BEGIN Page extract
Skip to content

RFC-076: Progressive Graph Expansion (Cross-Episode Explore)

Abstract

This RFC specifies progressive cross-episode graph expansion in the GI/KG viewer: the graph uses single activation (onetap) to open the rail detail and double-activation (dbltap; mouse: double-click, touch: double-tap) to load other episodes that share a canonical bridge identity (Topic / Person / Entity). A second double-activation on the same seed collapses that expansion by unloading the artifacts that were appended. Shift during double-activation (Shift+dbltap) keeps the existing 1-hop ego neighborhood toggle from RFC-069 (same event names as in Goals below).

The server exposes POST /api/corpus/node-episodes, implemented by scanning *.bridge.json files under the corpus (bridge-only reads for performance) and returning corpus-relative GI/KG paths. The viewer reuses appendRelativeArtifacts / loadSelected so merge, layout, and deduplication stay unchanged.

Problem

The Graph tab merges loaded GI/KG files but has no affordance to discover which other episodes reference the same topic:…, person:…, or org:… identity from the canvas. Users must use the Library or other tools instead of graph-native exploration.
END Page extract
BEGIN Dataset records
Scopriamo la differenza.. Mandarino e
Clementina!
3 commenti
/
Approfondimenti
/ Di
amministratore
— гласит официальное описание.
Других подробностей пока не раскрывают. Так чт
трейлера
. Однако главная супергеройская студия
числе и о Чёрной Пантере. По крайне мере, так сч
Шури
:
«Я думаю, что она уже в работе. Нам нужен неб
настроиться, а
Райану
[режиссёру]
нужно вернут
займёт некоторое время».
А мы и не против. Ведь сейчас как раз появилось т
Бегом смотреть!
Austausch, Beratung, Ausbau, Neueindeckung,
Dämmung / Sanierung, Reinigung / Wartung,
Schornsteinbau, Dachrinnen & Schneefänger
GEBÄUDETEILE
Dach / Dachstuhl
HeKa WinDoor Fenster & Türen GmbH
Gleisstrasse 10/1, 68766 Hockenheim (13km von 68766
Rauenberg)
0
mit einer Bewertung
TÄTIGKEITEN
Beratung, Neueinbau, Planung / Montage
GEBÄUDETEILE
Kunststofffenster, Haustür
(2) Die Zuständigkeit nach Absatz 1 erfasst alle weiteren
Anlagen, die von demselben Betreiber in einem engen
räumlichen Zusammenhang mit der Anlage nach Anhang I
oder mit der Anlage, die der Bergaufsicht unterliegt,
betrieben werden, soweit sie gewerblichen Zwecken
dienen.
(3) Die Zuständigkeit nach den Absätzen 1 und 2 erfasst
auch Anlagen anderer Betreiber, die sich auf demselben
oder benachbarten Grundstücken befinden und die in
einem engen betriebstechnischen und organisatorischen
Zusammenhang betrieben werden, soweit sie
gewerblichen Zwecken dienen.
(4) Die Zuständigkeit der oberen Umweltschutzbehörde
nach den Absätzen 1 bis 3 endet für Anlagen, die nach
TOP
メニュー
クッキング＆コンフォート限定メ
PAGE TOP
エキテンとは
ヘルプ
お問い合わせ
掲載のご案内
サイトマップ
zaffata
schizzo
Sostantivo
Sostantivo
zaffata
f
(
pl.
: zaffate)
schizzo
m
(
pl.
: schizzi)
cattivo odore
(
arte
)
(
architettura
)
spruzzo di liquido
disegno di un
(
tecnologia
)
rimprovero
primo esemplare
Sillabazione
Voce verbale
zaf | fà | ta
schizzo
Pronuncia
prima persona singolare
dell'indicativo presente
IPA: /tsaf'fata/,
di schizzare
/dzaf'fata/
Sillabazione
END Dataset records
__Instruction__
Return the passage of the progressive graph expansion RFC from "Skip to content" to "in Goals below).", copied word for word with both ends included.

__Response to the exercise__
Skip to content

RFC-076: Progressive Graph Expansion (Cross-Episode Explore)

Abstract

This RFC specifies progressive cross-episode graph expansion in the GI/KG viewer: the graph uses single activation (onetap) to open the rail detail and double-activation (dbltap; mouse: double-click, touch: double-tap) to load other episodes that share a canonical bridge identity (Topic / Person / Entity). A second double-activation on the same seed collapses that expansion by unloading the artifacts that were appended. Shift during double-activation (Shift+dbltap) keeps the existing 1-hop ego neighborhood toggle from RFC-069 (same event names as in Goals below).